*** Opening of Provided records ***

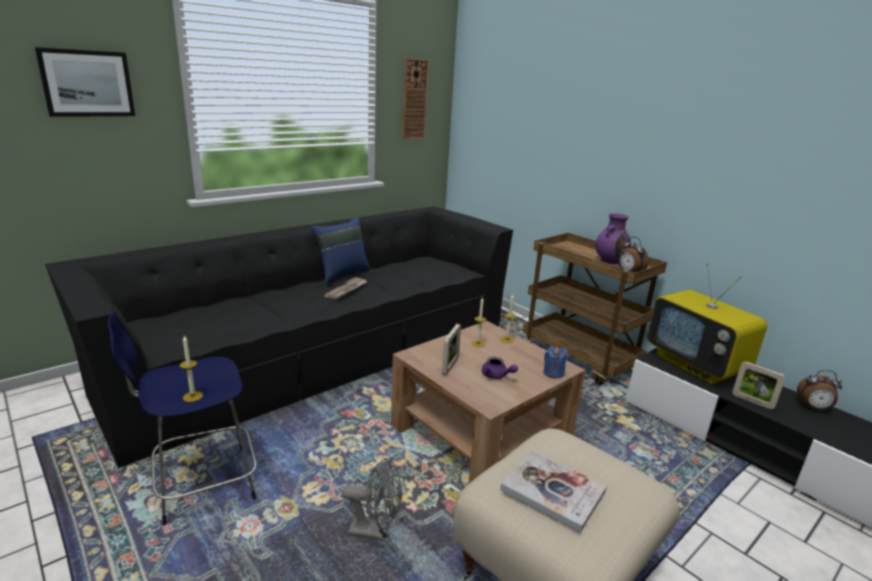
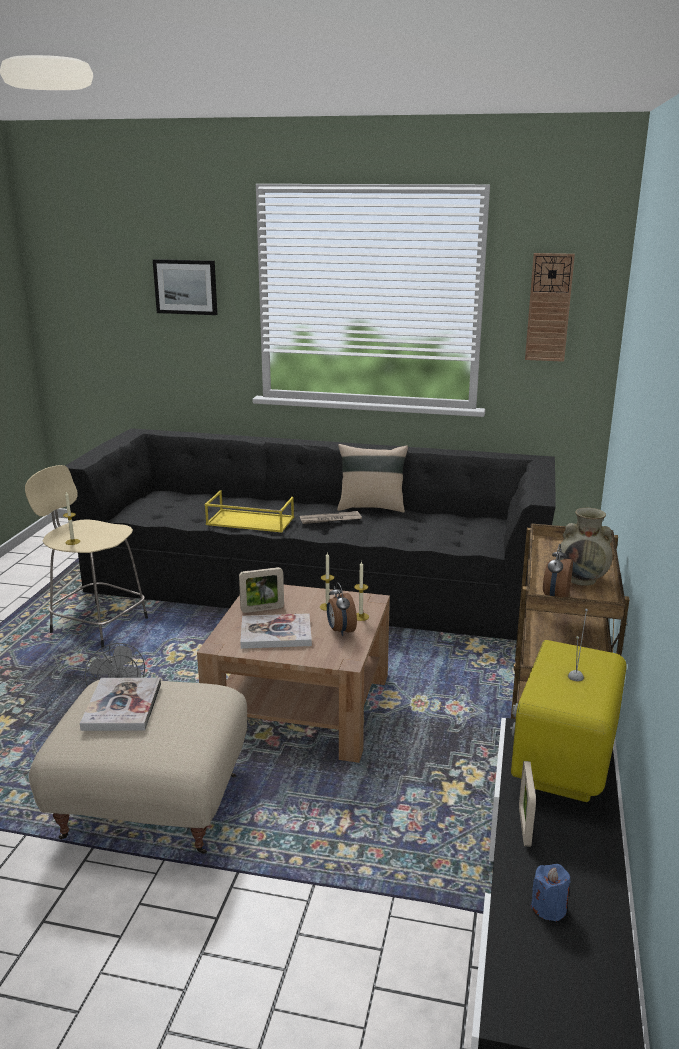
camera: 55 degrees right, 0 degrees up
(202, 485) = (97, 625): blue stool -> beige stool
(292, 313) = (249, 521): none -> yellow tray
(341, 274) = (371, 507): blue pillow -> beige pillow
(497, 376) = (276, 633): purple teapot -> book
(553, 373) = (323, 657): blue candle -> blue candle (549, 907)
(610, 260) = (582, 579): purple vase -> beige vase
(813, 408) = (589, 888): alarm clock -> alarm clock (340, 631)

*** Close of Provided records ***

■ Instructions to follow: In the material above, show every line where the word "beige" turns up.

■ Task result:
(202, 485) = (97, 625): blue stool -> beige stool
(341, 274) = (371, 507): blue pillow -> beige pillow
(610, 260) = (582, 579): purple vase -> beige vase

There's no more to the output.